Accustomed in the present day to the highest degree of civil and religious liberty that man perhaps can ever expect to enjoy, free to express our opinions without the terrors of the stake or the tortures of the rack to awe us into silence, or force us into dissimulation, it is with a mixture of curiosity and indignant surprise that we cast back our glance over a space of centuries, and see our ancestors struggling in all the mazes of ignorance and the labyrinths of superstition, alike passive under the mental tyranny of their monkish rulers and the bodily servitude of their despotic Lords. But every thing in this world changes, and excessive tyranny only more effectually prepares the way for perfect freedom. The minds of men in some degree induced to reason by the measures of Henry the Eighth were no longer to be blinded by false pretenses or intimidated by impotent threats, and the commencement of the Reformation dawned steadily and beautifully through the mists of papistic craft that the mental sloth of ages had permitted to accumulate. It is difficult for us to imagine the despotic control at that time exercised over the whole faculties, whether physical or mental, of our ancestors, and it requires some effort to picture to ourselves the revivifying effect that must have attended the spreading of the reformed doctrines. Men, who had seldom exerted their reasoning powers, were at once invited to discuss theological difficulties, and to solve the deepest mysteries of religion: and as by the reformed tenets every matter was open for discussion, there were few bounds set to inquiry; but various tenets and various opinions were as quickly spread, as eagerly adopted.
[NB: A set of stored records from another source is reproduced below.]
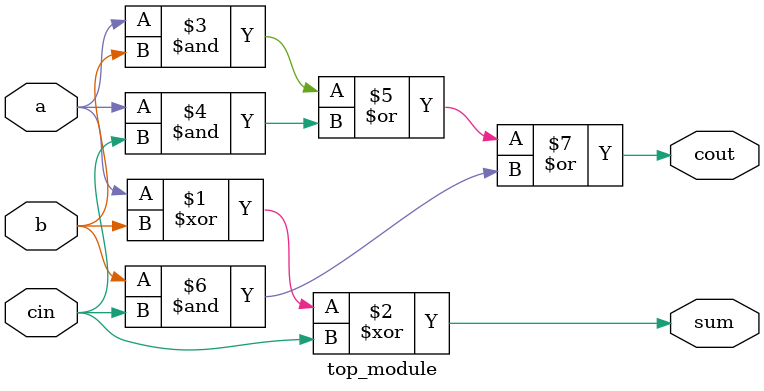
<source format=v>
module top_module( 
    input a, b, cin,
    output cout, sum );
    
    assign sum = a ^ b ^ cin;
    assign cout = a & b | a & cin | b & cin;

endmodule
</source>
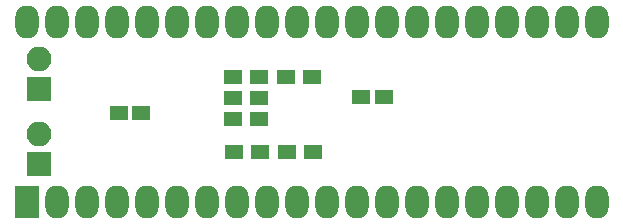
<source format=gbr>
G04 #@! TF.FileFunction,Soldermask,Bot*
%FSLAX46Y46*%
G04 Gerber Fmt 4.6, Leading zero omitted, Abs format (unit mm)*
G04 Created by KiCad (PCBNEW 4.0.7) date 04/07/18 18:45:30*
%MOMM*%
%LPD*%
G01*
G04 APERTURE LIST*
%ADD10C,0.100000*%
%ADD11R,2.000000X2.800000*%
%ADD12O,2.000000X2.800000*%
%ADD13R,1.600000X1.150000*%
%ADD14R,2.100000X2.100000*%
%ADD15O,2.100000X2.100000*%
%ADD16R,1.600000X1.300000*%
G04 APERTURE END LIST*
D10*
D11*
X122148600Y-98513900D03*
D12*
X170408600Y-83273900D03*
X124688600Y-98513900D03*
X167868600Y-83273900D03*
X127228600Y-98513900D03*
X165328600Y-83273900D03*
X129768600Y-98513900D03*
X162788600Y-83273900D03*
X132308600Y-98513900D03*
X160248600Y-83273900D03*
X134848600Y-98513900D03*
X157708600Y-83273900D03*
X137388600Y-98513900D03*
X155168600Y-83273900D03*
X139928600Y-98513900D03*
X152628600Y-83273900D03*
X142468600Y-98513900D03*
X150088600Y-83273900D03*
X145008600Y-98513900D03*
X147548600Y-83273900D03*
X147548600Y-98513900D03*
X145008600Y-83273900D03*
X150088600Y-98513900D03*
X142468600Y-83273900D03*
X152628600Y-98513900D03*
X139928600Y-83273900D03*
X155168600Y-98513900D03*
X137388600Y-83273900D03*
X157708600Y-98513900D03*
X134848600Y-83273900D03*
X160248600Y-98513900D03*
X132308600Y-83273900D03*
X162788600Y-98513900D03*
X129768600Y-83273900D03*
X165328600Y-98513900D03*
X127228600Y-83273900D03*
X167868600Y-98513900D03*
X124688600Y-83273900D03*
X170408600Y-98513900D03*
X122148600Y-83273900D03*
D13*
X131838740Y-90957400D03*
X129938740Y-90957400D03*
X150497500Y-89598500D03*
X152397500Y-89598500D03*
D14*
X123190000Y-88900000D03*
D15*
X123190000Y-86360000D03*
D14*
X123190000Y-95250000D03*
D15*
X123190000Y-92710000D03*
D16*
X141816000Y-91440000D03*
X139616000Y-91440000D03*
X141816000Y-87884000D03*
X139616000Y-87884000D03*
X141816000Y-89662000D03*
X139616000Y-89662000D03*
X144188000Y-94234000D03*
X146388000Y-94234000D03*
X139679500Y-94234000D03*
X141879500Y-94234000D03*
X144124500Y-87884000D03*
X146324500Y-87884000D03*
M02*

</source>
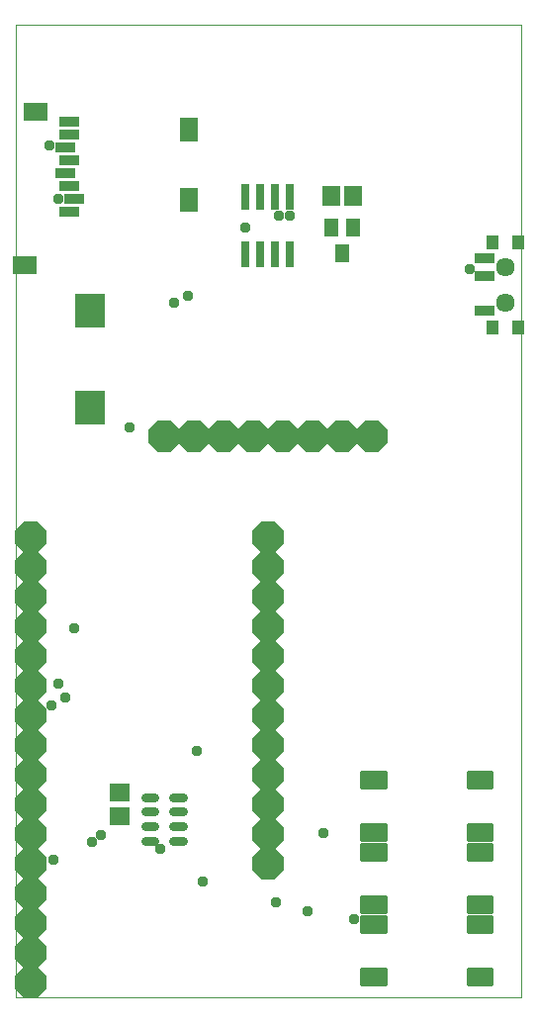
<source format=gts>
G75*
%MOIN*%
%OFA0B0*%
%FSLAX25Y25*%
%IPPOS*%
%LPD*%
%AMOC8*
5,1,8,0,0,1.08239X$1,22.5*
%
%ADD10C,0.00000*%
%ADD11R,0.08280X0.06312*%
%ADD12R,0.06312X0.07887*%
%ADD13R,0.06706X0.03556*%
%ADD14R,0.04737X0.06312*%
%ADD15R,0.05918X0.06706*%
%ADD16R,0.03000X0.08600*%
%ADD17C,0.02965*%
%ADD18R,0.07099X0.05918*%
%ADD19R,0.10288X0.11469*%
%ADD20R,0.03950X0.04737*%
%ADD21C,0.06343*%
%ADD22OC8,0.10800*%
%ADD23C,0.00935*%
%ADD24C,0.03778*%
D10*
X0057595Y0123933D02*
X0057595Y0451610D01*
X0227871Y0451610D01*
X0227871Y0123933D01*
X0057595Y0123933D01*
D11*
X0060745Y0370390D03*
X0064288Y0422358D03*
D12*
X0115863Y0416059D03*
X0115863Y0392437D03*
D13*
X0077280Y0392831D03*
X0075705Y0397161D03*
X0074131Y0401492D03*
X0075705Y0405823D03*
X0074131Y0410154D03*
X0075705Y0414484D03*
X0075705Y0418815D03*
X0075705Y0388500D03*
X0215705Y0372791D03*
X0215705Y0366886D03*
X0215705Y0355075D03*
D14*
X0171335Y0383264D03*
X0167595Y0374602D03*
X0163855Y0383264D03*
D15*
X0163855Y0393933D03*
X0171335Y0393933D03*
D16*
X0150095Y0393633D03*
X0145095Y0393633D03*
X0140095Y0393633D03*
X0135095Y0393633D03*
X0135095Y0374233D03*
X0140095Y0374233D03*
X0145095Y0374233D03*
X0150095Y0374233D03*
D17*
X0113895Y0191315D02*
X0110745Y0191315D01*
X0110745Y0191315D01*
X0113895Y0191315D01*
X0113895Y0191315D01*
X0113895Y0186394D02*
X0110745Y0186394D01*
X0110745Y0186394D01*
X0113895Y0186394D01*
X0113895Y0186394D01*
X0113895Y0181472D02*
X0110745Y0181472D01*
X0110745Y0181472D01*
X0113895Y0181472D01*
X0113895Y0181472D01*
X0113895Y0176551D02*
X0110745Y0176551D01*
X0110745Y0176551D01*
X0113895Y0176551D01*
X0113895Y0176551D01*
X0104446Y0176551D02*
X0101296Y0176551D01*
X0101296Y0176551D01*
X0104446Y0176551D01*
X0104446Y0176551D01*
X0104446Y0181472D02*
X0101296Y0181472D01*
X0101296Y0181472D01*
X0104446Y0181472D01*
X0104446Y0181472D01*
X0104446Y0186394D02*
X0101296Y0186394D01*
X0101296Y0186394D01*
X0104446Y0186394D01*
X0104446Y0186394D01*
X0104446Y0191315D02*
X0101296Y0191315D01*
X0101296Y0191315D01*
X0104446Y0191315D01*
X0104446Y0191315D01*
D18*
X0092595Y0192870D03*
X0092595Y0184996D03*
D19*
X0082595Y0322594D03*
X0082595Y0355272D03*
D20*
X0218264Y0349563D03*
X0226926Y0349563D03*
X0226926Y0378303D03*
X0218264Y0378303D03*
D21*
X0222595Y0369839D03*
X0222595Y0358028D03*
D22*
X0177595Y0313022D03*
X0167595Y0313022D03*
X0157595Y0313022D03*
X0147595Y0313022D03*
X0137595Y0313022D03*
X0127595Y0313022D03*
X0117595Y0313022D03*
X0107595Y0313022D03*
X0142595Y0278933D03*
X0142595Y0268933D03*
X0142595Y0258933D03*
X0142595Y0248933D03*
X0142595Y0238933D03*
X0142595Y0228933D03*
X0142595Y0218933D03*
X0142595Y0208933D03*
X0142595Y0198933D03*
X0142595Y0188933D03*
X0142595Y0178933D03*
X0142595Y0168933D03*
X0062595Y0168933D03*
X0062595Y0158933D03*
X0062595Y0148933D03*
X0062595Y0138933D03*
X0062595Y0128933D03*
X0062595Y0178933D03*
X0062595Y0188933D03*
X0062595Y0198933D03*
X0062595Y0208933D03*
X0062595Y0218933D03*
X0062595Y0228933D03*
X0062595Y0238933D03*
X0062595Y0248933D03*
X0062595Y0258933D03*
X0062595Y0268933D03*
X0062595Y0278933D03*
D23*
X0174068Y0199919D02*
X0182202Y0199919D01*
X0182202Y0194621D01*
X0174068Y0194621D01*
X0174068Y0199919D01*
X0174068Y0195555D02*
X0182202Y0195555D01*
X0182202Y0196489D02*
X0174068Y0196489D01*
X0174068Y0197423D02*
X0182202Y0197423D01*
X0182202Y0198357D02*
X0174068Y0198357D01*
X0174068Y0199291D02*
X0182202Y0199291D01*
X0182202Y0182281D02*
X0174068Y0182281D01*
X0182202Y0182281D02*
X0182202Y0176983D01*
X0174068Y0176983D01*
X0174068Y0182281D01*
X0174068Y0177917D02*
X0182202Y0177917D01*
X0182202Y0178851D02*
X0174068Y0178851D01*
X0174068Y0179785D02*
X0182202Y0179785D01*
X0182202Y0180719D02*
X0174068Y0180719D01*
X0174068Y0181653D02*
X0182202Y0181653D01*
X0182202Y0175509D02*
X0174068Y0175509D01*
X0182202Y0175509D02*
X0182202Y0170211D01*
X0174068Y0170211D01*
X0174068Y0175509D01*
X0174068Y0171145D02*
X0182202Y0171145D01*
X0182202Y0172079D02*
X0174068Y0172079D01*
X0174068Y0173013D02*
X0182202Y0173013D01*
X0182202Y0173947D02*
X0174068Y0173947D01*
X0174068Y0174881D02*
X0182202Y0174881D01*
X0182202Y0157871D02*
X0174068Y0157871D01*
X0182202Y0157871D02*
X0182202Y0152573D01*
X0174068Y0152573D01*
X0174068Y0157871D01*
X0174068Y0153507D02*
X0182202Y0153507D01*
X0182202Y0154441D02*
X0174068Y0154441D01*
X0174068Y0155375D02*
X0182202Y0155375D01*
X0182202Y0156309D02*
X0174068Y0156309D01*
X0174068Y0157243D02*
X0182202Y0157243D01*
X0182202Y0151100D02*
X0174068Y0151100D01*
X0182202Y0151100D02*
X0182202Y0145802D01*
X0174068Y0145802D01*
X0174068Y0151100D01*
X0174068Y0146736D02*
X0182202Y0146736D01*
X0182202Y0147670D02*
X0174068Y0147670D01*
X0174068Y0148604D02*
X0182202Y0148604D01*
X0182202Y0149538D02*
X0174068Y0149538D01*
X0174068Y0150472D02*
X0182202Y0150472D01*
X0182202Y0133462D02*
X0174068Y0133462D01*
X0182202Y0133462D02*
X0182202Y0128164D01*
X0174068Y0128164D01*
X0174068Y0133462D01*
X0174068Y0129098D02*
X0182202Y0129098D01*
X0182202Y0130032D02*
X0174068Y0130032D01*
X0174068Y0130966D02*
X0182202Y0130966D01*
X0182202Y0131900D02*
X0174068Y0131900D01*
X0174068Y0132834D02*
X0182202Y0132834D01*
X0209895Y0133462D02*
X0218029Y0133462D01*
X0218029Y0128164D01*
X0209895Y0128164D01*
X0209895Y0133462D01*
X0209895Y0129098D02*
X0218029Y0129098D01*
X0218029Y0130032D02*
X0209895Y0130032D01*
X0209895Y0130966D02*
X0218029Y0130966D01*
X0218029Y0131900D02*
X0209895Y0131900D01*
X0209895Y0132834D02*
X0218029Y0132834D01*
X0218029Y0151100D02*
X0209895Y0151100D01*
X0218029Y0151100D02*
X0218029Y0145802D01*
X0209895Y0145802D01*
X0209895Y0151100D01*
X0209895Y0146736D02*
X0218029Y0146736D01*
X0218029Y0147670D02*
X0209895Y0147670D01*
X0209895Y0148604D02*
X0218029Y0148604D01*
X0218029Y0149538D02*
X0209895Y0149538D01*
X0209895Y0150472D02*
X0218029Y0150472D01*
X0218029Y0157871D02*
X0209895Y0157871D01*
X0218029Y0157871D02*
X0218029Y0152573D01*
X0209895Y0152573D01*
X0209895Y0157871D01*
X0209895Y0153507D02*
X0218029Y0153507D01*
X0218029Y0154441D02*
X0209895Y0154441D01*
X0209895Y0155375D02*
X0218029Y0155375D01*
X0218029Y0156309D02*
X0209895Y0156309D01*
X0209895Y0157243D02*
X0218029Y0157243D01*
X0218029Y0175509D02*
X0209895Y0175509D01*
X0218029Y0175509D02*
X0218029Y0170211D01*
X0209895Y0170211D01*
X0209895Y0175509D01*
X0209895Y0171145D02*
X0218029Y0171145D01*
X0218029Y0172079D02*
X0209895Y0172079D01*
X0209895Y0173013D02*
X0218029Y0173013D01*
X0218029Y0173947D02*
X0209895Y0173947D01*
X0209895Y0174881D02*
X0218029Y0174881D01*
X0218029Y0182281D02*
X0209895Y0182281D01*
X0218029Y0182281D02*
X0218029Y0176983D01*
X0209895Y0176983D01*
X0209895Y0182281D01*
X0209895Y0177917D02*
X0218029Y0177917D01*
X0218029Y0178851D02*
X0209895Y0178851D01*
X0209895Y0179785D02*
X0218029Y0179785D01*
X0218029Y0180719D02*
X0209895Y0180719D01*
X0209895Y0181653D02*
X0218029Y0181653D01*
X0218029Y0199919D02*
X0209895Y0199919D01*
X0218029Y0199919D02*
X0218029Y0194621D01*
X0209895Y0194621D01*
X0209895Y0199919D01*
X0209895Y0195555D02*
X0218029Y0195555D01*
X0218029Y0196489D02*
X0209895Y0196489D01*
X0209895Y0197423D02*
X0218029Y0197423D01*
X0218029Y0198357D02*
X0209895Y0198357D01*
X0209895Y0199291D02*
X0218029Y0199291D01*
D24*
X0171595Y0150333D03*
X0155995Y0152733D03*
X0145195Y0155733D03*
X0161395Y0179133D03*
X0120595Y0162933D03*
X0106195Y0173733D03*
X0086395Y0178533D03*
X0083395Y0176133D03*
X0070195Y0170133D03*
X0069595Y0222333D03*
X0074395Y0224733D03*
X0071995Y0229533D03*
X0077395Y0248133D03*
X0095995Y0315933D03*
X0110995Y0357933D03*
X0115795Y0360333D03*
X0134995Y0383133D03*
X0146395Y0387333D03*
X0149995Y0387333D03*
X0210595Y0369333D03*
X0118795Y0206733D03*
X0071995Y0392733D03*
X0068995Y0410733D03*
M02*

</source>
At this critical moment a translation of that Book, by all allowed to be the only proper guide of conduct, the only safe chart by whose aid man could hope to steer through the stormy seas and dangerous shoals with which his course is surrounded, was published and set forth: and its effect in hushing controversy and silencing factious clamour, may not unaptly be compared to that of the sun, when he breaks through the fast flitting clouds, and shining forth, dispels them by his brightness; and day, beautiful day, reigns in all its splendour.
The light that thus broke through the mental darkness of the reign of Henry the Eighth, fed as it was by the Holy Word of God, burnt purely and steadily; and although adverse winds and hostile gusts shook its flame for a time during the reign of Mary, they could not extinguish it, but left it to throw its calm and heavenly rays on our own and future ages.
The translation of the Bible is now for the first time reprinted, and words of ours are not necessary either to point out its worth or to extol its merit, or cite it for its interest or celebrate it for its rarety -- but it goes forth once again into the world as the labour of a man eminent for his piety and his learning, as a faithful version of the original Scriptures, and as one of the means to which we may gratefully ascribe the establishment of our present national religion.
Well, that certainly puts your Uncle Di in his place. What called to mind that superb gasconade was the following snip from the current Church Times (UK):
AN ANGLICAN CLERIC who converted to Hinduism has had his permission to officiate as a priest in the Ely diocese renewed for three years.
The inclusive approach. Were time-travel made available to our nameless Prefator, so that he could pop up today at Lambeth Palace to view his national religion in its 2006 condition, would he, I wonder, be tempted to modify his judgments of 1838? Or would he fit into our present age as comfortably and uncritically as he fit into his own?